I mean that the carbon with the most substitients is the third one (counting from the right) and according to Markovnikov's rule the halogen bonds to the carbon with the most substituents. However, in my case the positive charge is on the second carbon which does not have the most substituents. So I don't really know what to to with the bromide ion.

[orthoformate]

In this picture, you have donated the proton to the double bond correctly. The carbocation is at the benzylic position and you have observed Markovnikov's rule, good work.

Now: You have a formal positive charge drawn, and I think you know that the negative charge is on the bromide ion. Where could that bromide ion land?

what would happen if it landed at the benzylic position? What would happen if it landed at either the ortho or para positions?

Draw all the resonance structures. show me what you think would/could happen at each point.

[iSherry]

I am in the middle of a move and cannot sit down to do this today, but I will tomorrow and get back to you then. Thank you for taking the time to help me!

[iSherry]

I tried to draw the possible resonance structures but I am just so confused. I don't know how to place a positive formal charge in either the para or ortho position in relation to the MeO group. It seems that only meta positions are available. Also, if the Br- were to bond in the benzylic position then wouldn't the compound be neutral? Thus finishing the mechanism?

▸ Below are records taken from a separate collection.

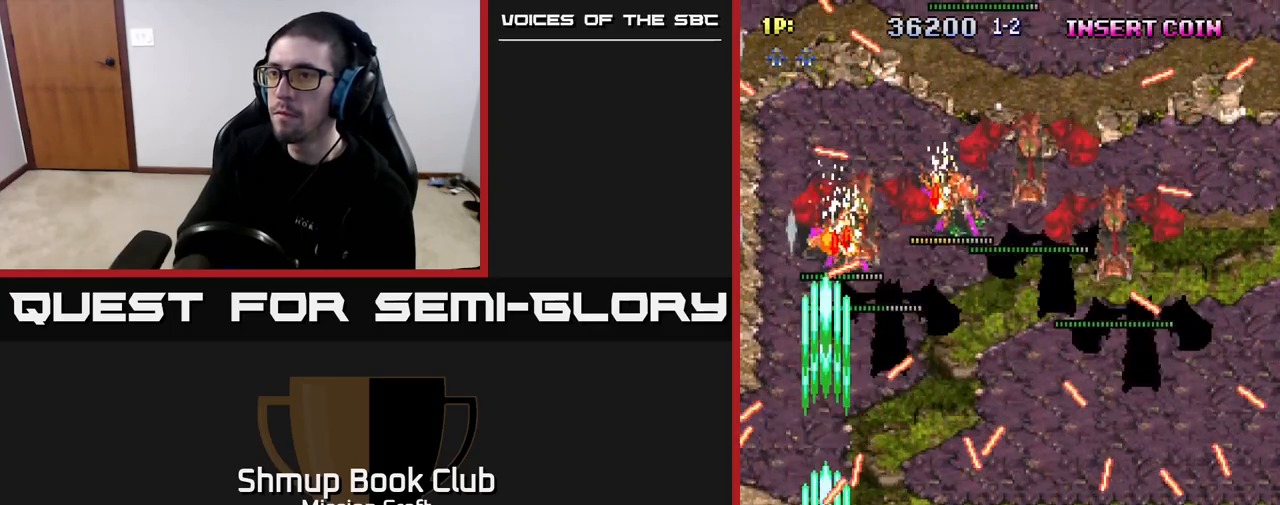
{"buttons": [], "left_stick": "center", "right_stick": "center", "events": [[183, "R2", "up"], [383, "DPAD_LEFT", "down"], [433, "DPAD_LEFT", "up"]]}
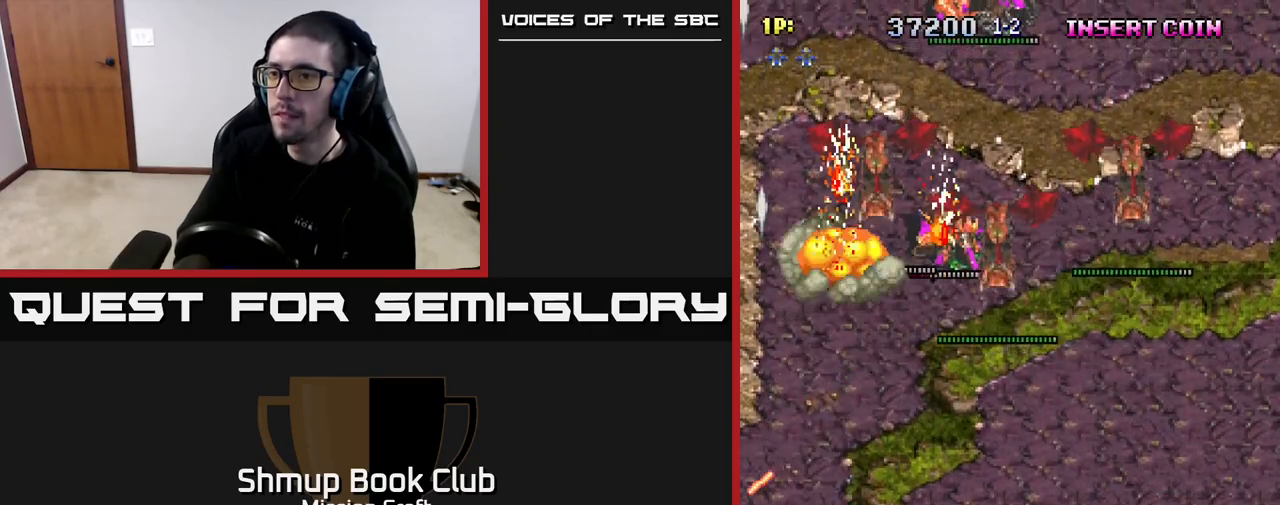
{"buttons": ["DPAD_RIGHT"], "left_stick": "center", "right_stick": "center", "events": [[283, "DPAD_RIGHT", "down"]]}
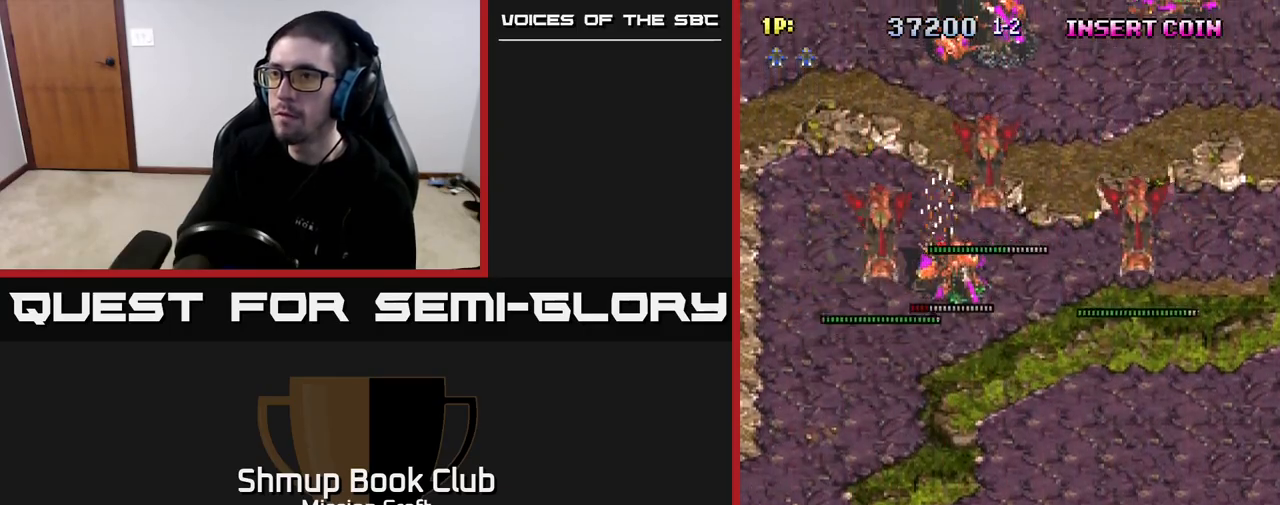
{"buttons": [], "left_stick": "center", "right_stick": "center", "events": [[200, "R2", "down"], [283, "DPAD_RIGHT", "up"], [400, "R2", "up"]]}
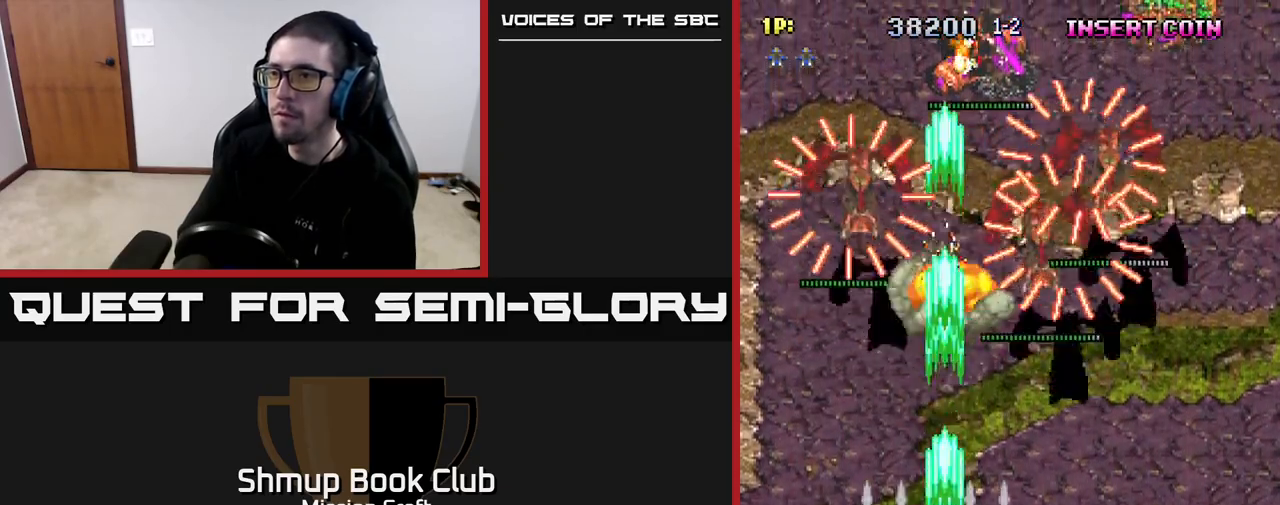
{"buttons": [], "left_stick": "center", "right_stick": "center", "events": [[200, "DPAD_RIGHT", "down"], [483, "DPAD_RIGHT", "up"]]}
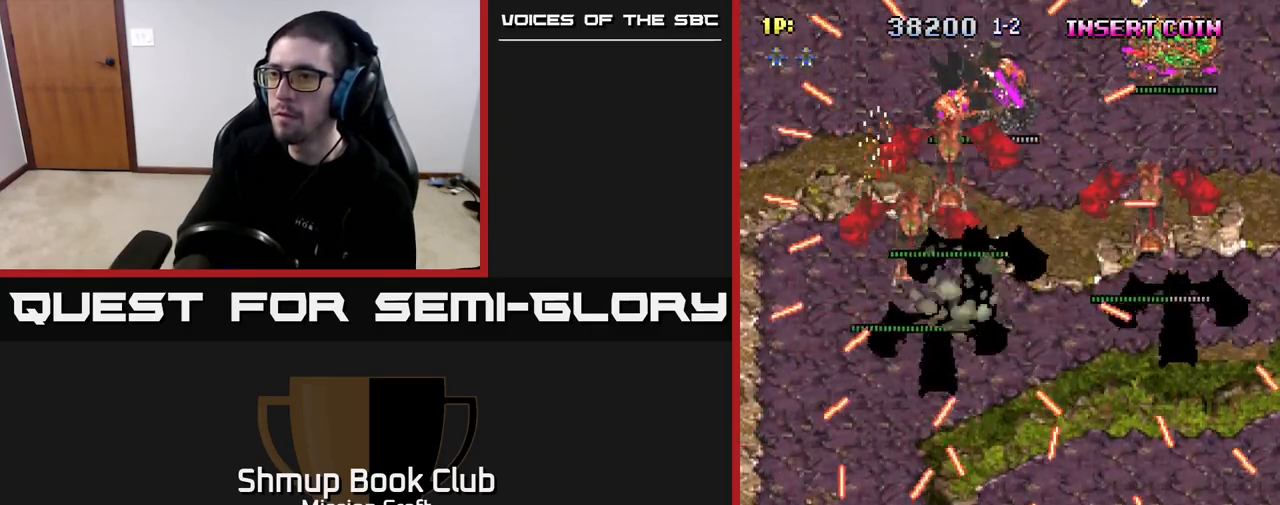
{"buttons": [], "left_stick": "center", "right_stick": "center", "events": [[83, "DPAD_RIGHT", "down"], [483, "DPAD_RIGHT", "up"]]}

I'm sorry for the blurry photo. All charges on the resonance structures (marked with a circle around them) are positive.

[orthoformate]

Hi,

I'm sorry, I should have made it clear that i meant ortho and para relative to the vinylic group that your attacking with the HBr. You have put the positive charges where they are supposed to go, good work.

You forgot one resonance form where the methoxy oxygen octet resonance stabilizes the carbocation at the para position.

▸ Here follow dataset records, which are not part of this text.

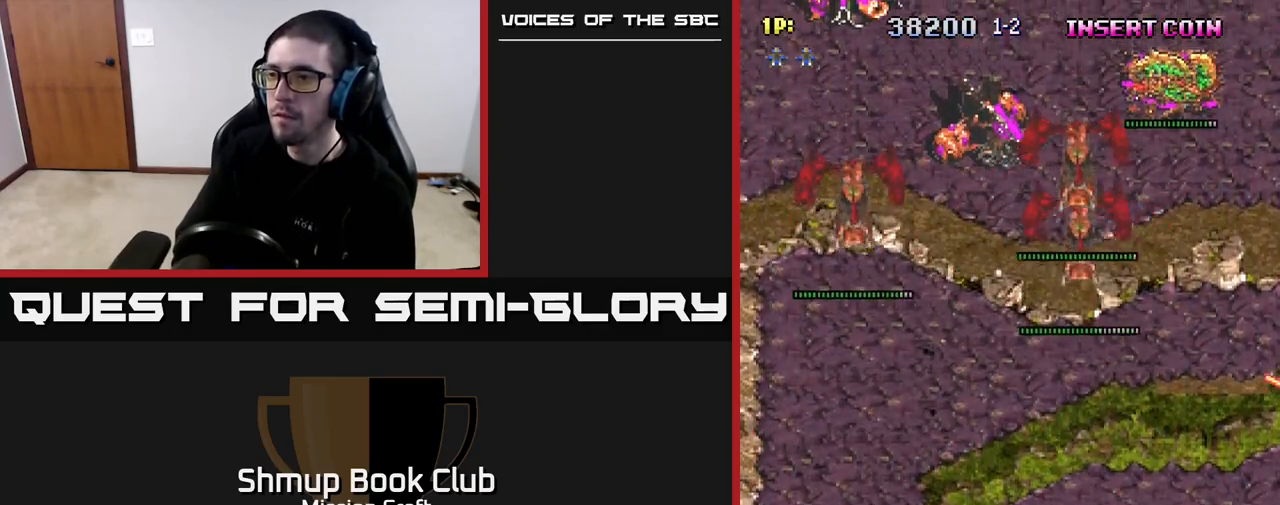
{"buttons": ["R2"], "left_stick": "center", "right_stick": "center", "events": [[167, "R2", "down"], [300, "DPAD_RIGHT", "down"], [400, "DPAD_RIGHT", "up"]]}
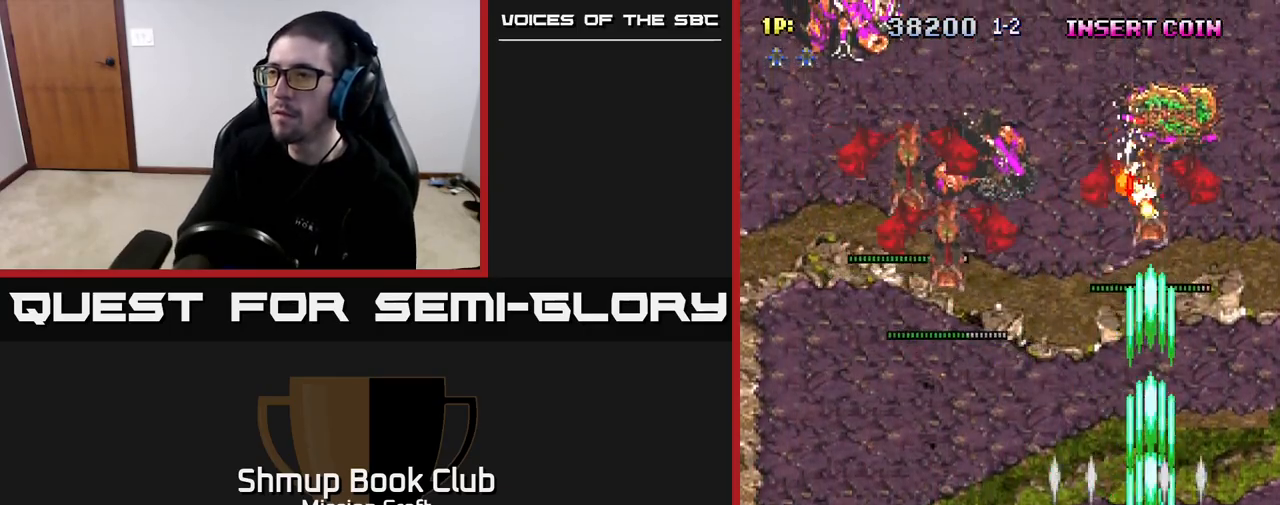
{"buttons": ["R2"], "left_stick": "center", "right_stick": "center", "events": []}
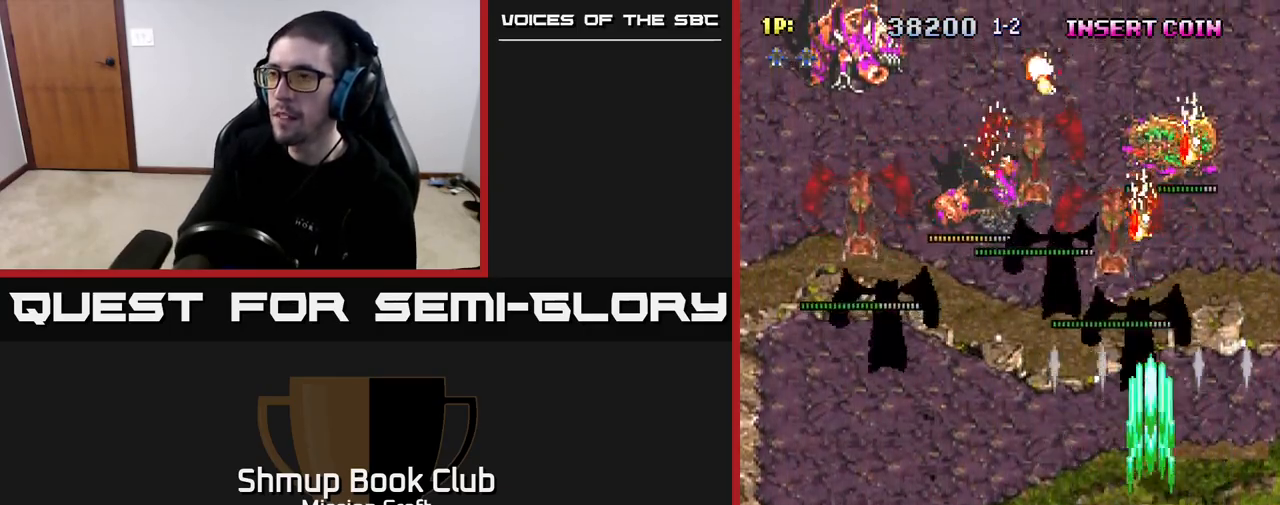
{"buttons": ["R2", "DPAD_DOWN"], "left_stick": "center", "right_stick": "center", "events": [[267, "DPAD_RIGHT", "down"], [333, "DPAD_DOWN", "down"], [400, "DPAD_RIGHT", "up"]]}
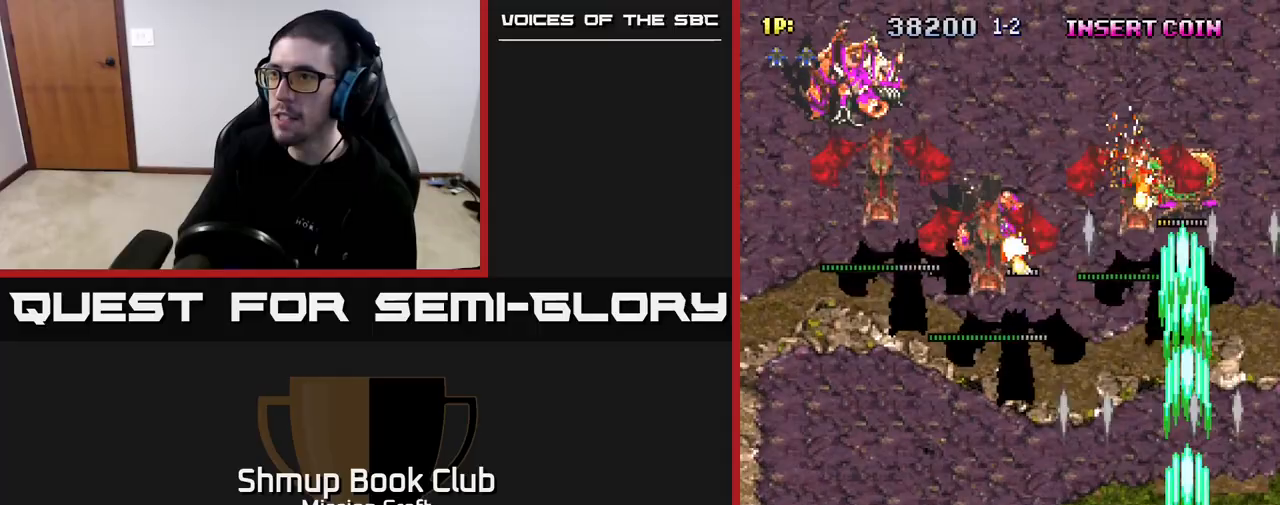
{"buttons": ["R2"], "left_stick": "center", "right_stick": "center", "events": [[50, "DPAD_DOWN", "up"]]}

You are correct in thinking that if you put the bromide down on the benzylic position the compound would be neutral and the mechanism would be complete. In my opinion, this is the correct answer.

You can try to put the bromide ion down at the other points on the ring, but you will find that you cannot re-establish aromaticity if you do that.


I think when your teacher said "use what you know about electrophilic aromatic substitution" your teacher meant for you to to draw the resonance structures. If you draw them the same way with the nitro group present, you will see that the cation locates itself geminal to the nitro...this will slow your HBr attack on the double bond down, possibly even lead to no reaction on the nitro containing compound.

Is this making sense? You said you were confused, but you actually seem to have a really good grasp of this stuff.